Things started to change in the late 1980s. The dance began showing up at Oktoberfests and other events. Mr. Mills got his first personal experience of the burgeoning phenomenon when he heard the song played by a band at his son's bar mitzvah. Then a record label called to ask about using the "Chicken Dance." Mills had never heard the name used for his song before. But an informal survey of bandleaders he knew revealed that many of them were performing the tune at weddings and other events, always using the "Chicken Dance" name.

As it became a staple of the dance-party circuit, the "Chicken Dance" also feathered Mills' nest. BY the late 1990s, he was licensing the tune for use on dance compilation CDs, karaoke collections and TV commercials for Burger King and others. His "Chicken Dance" income from television commercials alone surged from a pittance at the start of the 1990s to approximately $7,000 in 1995, and then to more than $50,000.

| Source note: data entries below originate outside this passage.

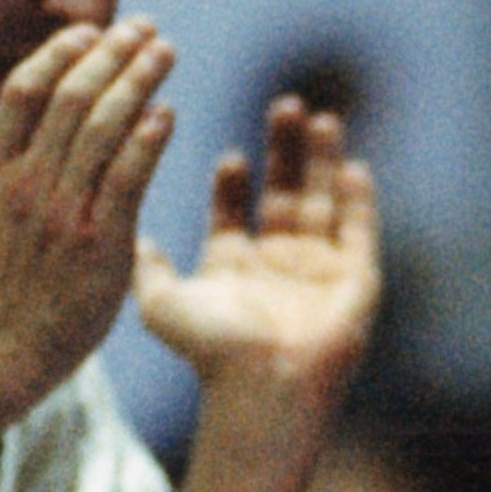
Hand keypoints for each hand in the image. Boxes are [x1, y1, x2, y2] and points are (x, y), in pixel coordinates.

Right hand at [0, 20, 177, 409]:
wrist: (0, 351)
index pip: (24, 91)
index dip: (60, 53)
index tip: (93, 30)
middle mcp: (23, 184)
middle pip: (72, 99)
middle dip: (112, 54)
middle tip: (146, 27)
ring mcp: (61, 213)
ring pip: (104, 130)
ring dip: (138, 83)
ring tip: (165, 53)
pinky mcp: (99, 244)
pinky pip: (127, 180)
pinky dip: (148, 141)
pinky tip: (166, 113)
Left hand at [134, 96, 380, 403]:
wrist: (264, 386)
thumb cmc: (210, 351)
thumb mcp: (160, 303)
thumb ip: (145, 265)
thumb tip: (129, 235)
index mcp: (233, 266)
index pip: (235, 210)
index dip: (234, 181)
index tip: (230, 156)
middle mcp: (277, 265)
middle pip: (284, 193)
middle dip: (284, 151)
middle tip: (283, 105)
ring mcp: (319, 271)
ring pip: (324, 202)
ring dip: (323, 161)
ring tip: (319, 117)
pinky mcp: (356, 281)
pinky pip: (361, 231)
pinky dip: (359, 200)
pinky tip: (354, 166)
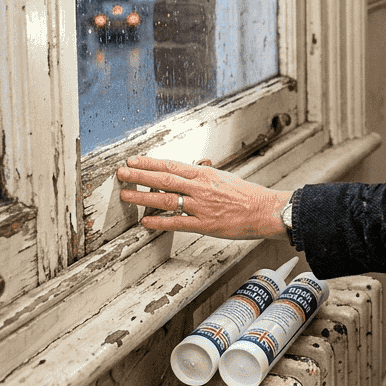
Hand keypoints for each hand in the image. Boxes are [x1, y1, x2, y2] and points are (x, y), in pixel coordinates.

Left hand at [116, 156, 290, 240]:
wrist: (265, 210)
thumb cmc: (246, 194)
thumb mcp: (223, 178)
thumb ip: (202, 177)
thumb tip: (186, 173)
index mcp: (204, 174)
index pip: (170, 165)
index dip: (149, 162)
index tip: (133, 161)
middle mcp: (200, 188)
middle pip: (163, 179)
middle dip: (139, 176)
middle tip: (121, 174)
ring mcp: (201, 206)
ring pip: (166, 200)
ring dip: (143, 197)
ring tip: (126, 195)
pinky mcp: (204, 224)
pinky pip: (177, 223)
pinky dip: (160, 222)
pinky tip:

Typical of the new "Chicken Dance" backers is Ted Kryczko, vice president for product development at Walt Disney Records. He decided to put the tune into a kids' collection after he saw children bouncing happily to it at a Mighty Ducks hockey game. In the Disney version, Minnie Mouse demonstrates the dance's finer points, though Mr. Kryczko himself says, "I try not to flap in public."

But lots of other people do, though even the song's performers struggle to explain why. People think they're ridiculous for doing it, but they do it anyway, The song's ubiquity owes partly to its simplicity; It consists of just a few notes that are repeated at an ever-increasing speed.

"Don't tense up. Just pretend you are the chicken."